The Technique
A developer has generalized Andrej Karpathy's "autoresearch" concept—an autonomous loop for optimizing machine learning training—into a universal skill for Claude Code. The skill, called ResearcherSkill, transforms Claude Code into an autonomous research agent that can systematically experiment with and optimize any codebase where you can define a measurable goal.
The core mechanic is a single Markdown file you drop into your project. When activated, the agent first interviews you to understand the optimization target (e.g., "reduce page load time," "increase function throughput," "minimize memory usage"). It then autonomously sets up a dedicated git branch and a .lab/ directory to manage the experiment lifecycle.
Why It Works
This works because it formalizes the scientific method for code changes and leverages Claude Code's agentic capabilities to execute it. The skill creates a controlled environment where each proposed code change is treated as a hypothesis. Before any code is edited, Claude can run "thought experiments" to analyze potential impacts. It then commits the current state, implements the change, runs your measurement script (e.g., a benchmark or test), and records the result. If the change improves the metric, it's kept; if it degrades performance, the agent reverts to the last good commit. All actions and results are meticulously logged in the .lab/ directory.

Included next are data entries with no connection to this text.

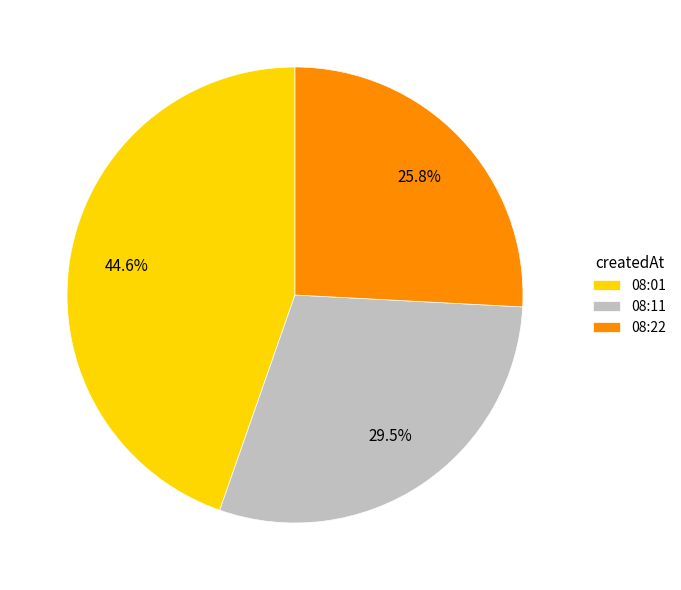

What is the smallest slice in the pie chart?

08:22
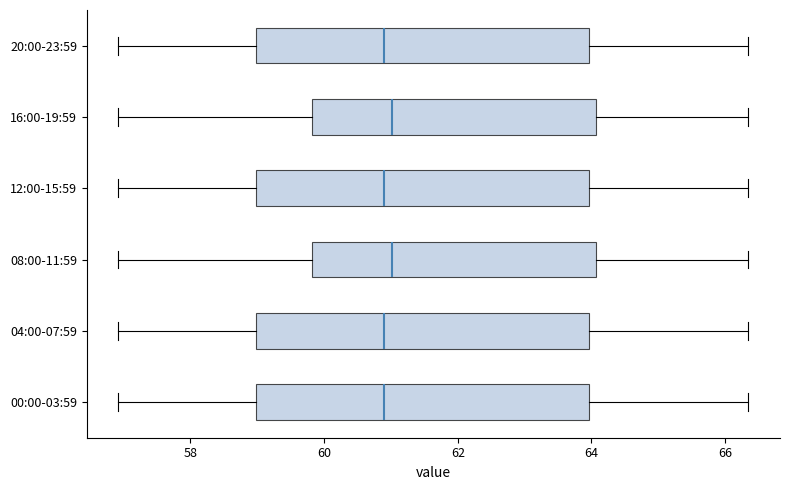

Reading bottom to top, transcribe this box plot: for each box, give where its median line is, the range the box spans, and where its two whiskers end, as read against the x-axis. The values are not printed on the chart, so give them approximately, as read against the axis.

00:00-03:59: median 61.0, box 59.0 to 64.0, whiskers 57.0 to 66.4
04:00-07:59: median 61.0, box 59.0 to 64.0, whiskers 57.0 to 66.4
08:00-11:59: median 61.0, box 59.8 to 64.0, whiskers 57.0 to 66.4
12:00-15:59: median 61.0, box 59.0 to 64.0, whiskers 57.0 to 66.4
16:00-19:59: median 61.0, box 59.8 to 64.0, whiskers 57.0 to 66.4
20:00-23:59: median 61.0, box 59.0 to 64.0, whiskers 57.0 to 66.4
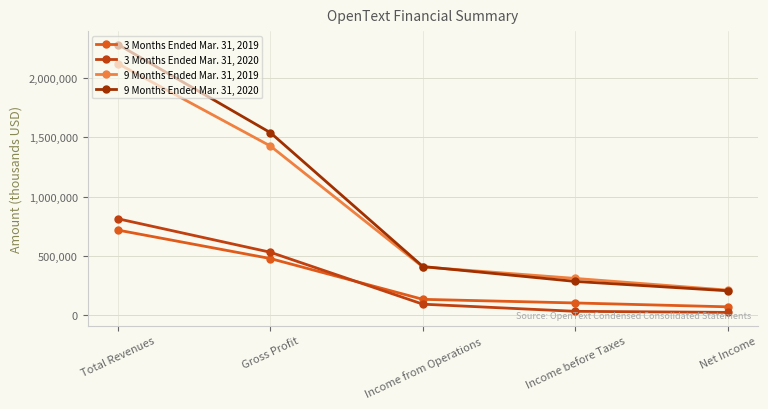

What is the approximate value of 3 Months Ended Mar. 31, 2020 at Total Revenues, to the nearest 50?

814700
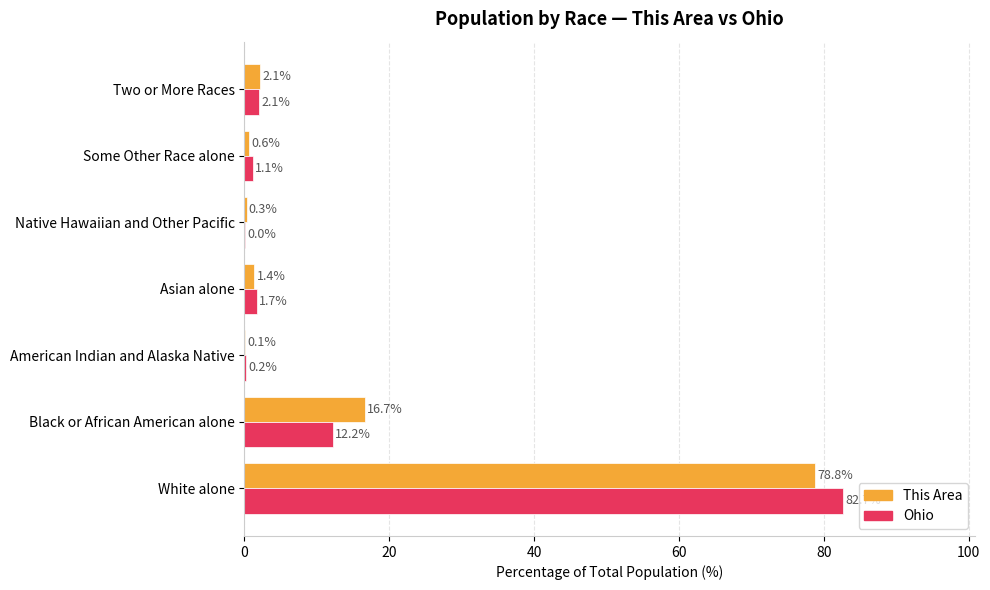

Between Native Hawaiian and Other Pacific and Two or More Races, which series saw the biggest shift?

Ohio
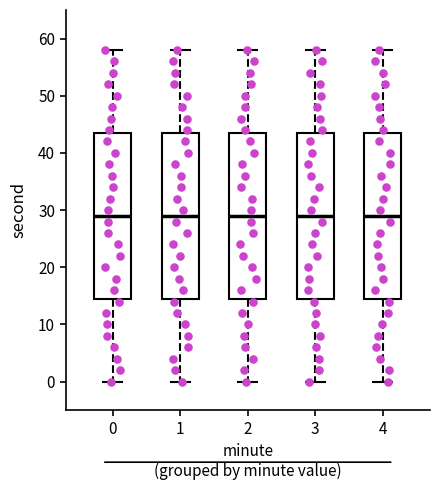

Reading left to right, transcribe this box plot: for each box, give where its median line is, the range the box spans, and where its two whiskers end, as read against the y-axis. The values are not printed on the chart, so give them approximately, as read against the axis.

0: median 29, box 15 to 44, whiskers 0 to 58
1: median 29, box 15 to 44, whiskers 0 to 58
2: median 29, box 15 to 44, whiskers 0 to 58
3: median 29, box 15 to 44, whiskers 0 to 58
4: median 29, box 15 to 44, whiskers 0 to 58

Key improvements over the original ML-focused autoresearch include:
- General-Purpose: Works on any system with a quantifiable output, from API response times to algorithm accuracy.
- Non-Linear Branching: The agent can fork new experiment branches from any successful past experiment, exploring multiple optimization paths simultaneously.
- Convergence Detection: It can identify when it's stuck in a local optimum and strategically change its experimentation strategy.
- Session Resumability: The entire research state is saved in
.lab/, allowing you to pause and resume long-running optimization sessions.
How To Apply It
Getting started is straightforward. The skill is free and MIT-licensed.
- Install the Skill: Clone or download the
ResearcherSkill.mdfile from the GitHub repository. - Integrate with Claude Code: Place the file in your project's
.claudedirectory or another location referenced by yourCLAUDE.md. You may need to add an instruction in yourCLAUDE.mdto load and use the skill, such asWhen I ask for research or optimization, use the ResearcherSkill protocol. - Define Your Measurement: Ensure you have a script or command (e.g.,
npm run benchmark,python measure.py) that returns a single, comparable metric. This is what the agent will optimize. - Start a Session: In your project directory with Claude Code active, initiate the process. For example:
claude code "Please use the ResearcherSkill to optimize the project. Our goal is to reduce the latency reported by the `benchmark.sh` script."
The agent will take over, guiding you through the setup interview and then autonomously running cycles of commit-change-measure-analyze.
When To Use It
This skill shines in scenarios where optimization requires methodical exploration that is tedious for a human. Ideal use cases include:
- Performance Tuning: Systematically testing different data structures, caching strategies, or algorithm implementations to shave milliseconds.
- Config Optimization: Finding the ideal values for a set of configuration parameters in an application or build process.
- Code Simplification: Experimenting with refactors to reduce complexity (e.g., cyclomatic complexity) while maintaining functionality.
- Test Improvement: Automatically trying different test cases or mocking strategies to increase code coverage.
It turns Claude Code from a reactive coding assistant into a proactive research partner, capable of owning the entire experimentation pipeline.